- [QUESTÕES DE ESTUDO]:
(1) Traduza para o inglês a frase "Ela é sábia porque se alimenta das mangas gigantes", do trecho fornecido.
(2) Prossiga com o conto sobre Ecila e a mangueira infinita a partir do ponto em que ele termina.

- [TRECHO FORNECIDO]:
===============
Passei três dias escalando. O frio estava muito abaixo de zero, o ar era irrespirável. Como eu já tinha o mundo inteiro dentro dos pulmões, não foi um grande desafio pra mim. As cidades eram minúsculas manchas nervosas lá, lá, lá embaixo.

Alguns galhos mais acima, encontrei uma aeromoça chamada Ecila. "Não sou aeromoça, e sim comissária de bordo", corrigiu-me. Ela havia escapado de um avião em chamas, que caiu no mar há muito, muito tempo. Ecila é bonita e seus cabelos negros enroscam-se nos galhos como se fossem trepadeiras. Recitou-me os protocolos de vôo e recolheu-se à casa que havia montado ali, feita da casca seca de uma manga gigante. Ecila dormia de cabeça pra baixo e agarrava-se aos galhos com suas garras afiadas.Estava ali há algum tempo, penso eu, mas não me atrevi a revirar suas lembranças.

Acomodei-me em uma folha e a observei. Ela é sonâmbula! Quando tomada pelo breu da noite, cria enorme asas de besouro e percorre toda a extensão da mangueira infinita, de cima a baixo, da raiz aos galhos além-olho. Só Ecila sabe onde o infinito acaba. Ela é sábia porque se alimenta das mangas gigantes.

Ah, as mangas gigantes brotam fartamente aqui. Têm a altura de três homens e sua casca é rígida como madeira. Ecila mora dentro de uma delas, onde é quente, confortável e tem paredes doces e carnudas. O amarelo de sua polpa é tão exuberante que, em dias de sol forte, são capazes de incendiar a visão.

Quando Ecila acorda, tem vonrtade de voltar para o mundo lá embaixo, mesmo sem saber que passeia por lá todos os dias. Ecila chora, chora, chora. Agora descobri porque todo dia chove muito forte lá no morro. A chuva salgada são suas lágrimas.

Falei a Ecila de suas asas de besouro, mas ela não quis ouvir. Comemos pedaços de manga gigante e dormimos. Ela de cabeça pra baixo e eu na folha.

De manhã, Ecila estava na borda de um dos galhos, olhando pra baixo. Antes que eu pudesse dizer alguma coisa, ela saltou na esperança de que suas asas surgissem e lhe levassem com segurança até lá embaixo. Vi o seu corpo silencioso perder-se por entre as nuvens. Mal sabe ela que as asas são presente do sono. O mundo lá embaixo não tem muito a oferecer, Ecila.
===============
- [CONTEÚDO DOS DADOS]:

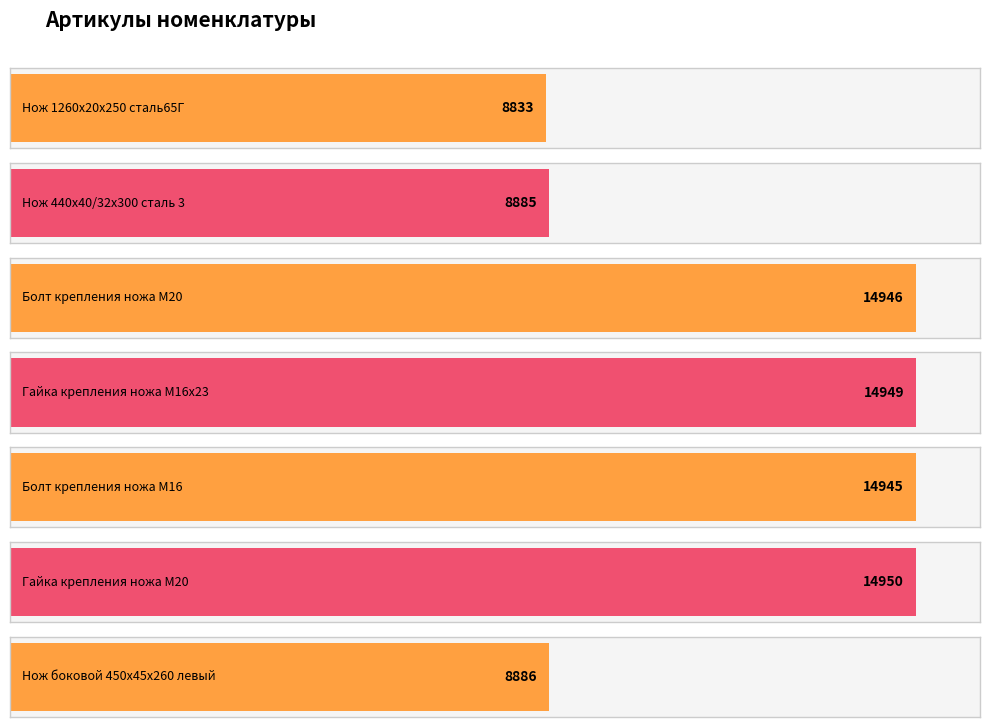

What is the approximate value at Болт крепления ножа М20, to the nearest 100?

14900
===============
- [RESULTADOS DOS EXERCÍCIOS]:
(1) She is wise because she feeds on the giant mangoes.

(2)
De repente sinto um silêncio assombroso aqui.
Quero descer.





















16.12.02
Dormi quatro dias seguidos de boca aberta. Aspirei todo o ar antigo do porão. Certa vez uma cigana vesga, cujos cabelos tinham mais de 400 quilômetros de extensão, me disse que em cada partícula do ar há um vestígio da história do mundo. Portanto, tenho todo o universo em meus pulmões agora.

Durante o tempo em que hibernei, pequenas aranhas brancas construíram teias sedosas em minha boca, que iam dos dentes ao céu da boca. Alguns insetos inocentes se debatiam nela. Na garganta, incontáveis casulos de louva-deus. As libélulas se divertiam no estômago e no intestino. Tentei falar alguma coisa, mas o som da minha voz espantou as borboletas miúdas que se escondiam entre as gengivas. Como eu não queria que elas fossem embora, permaneci calado. Agora há vida dentro de mim.

Não estou mais só.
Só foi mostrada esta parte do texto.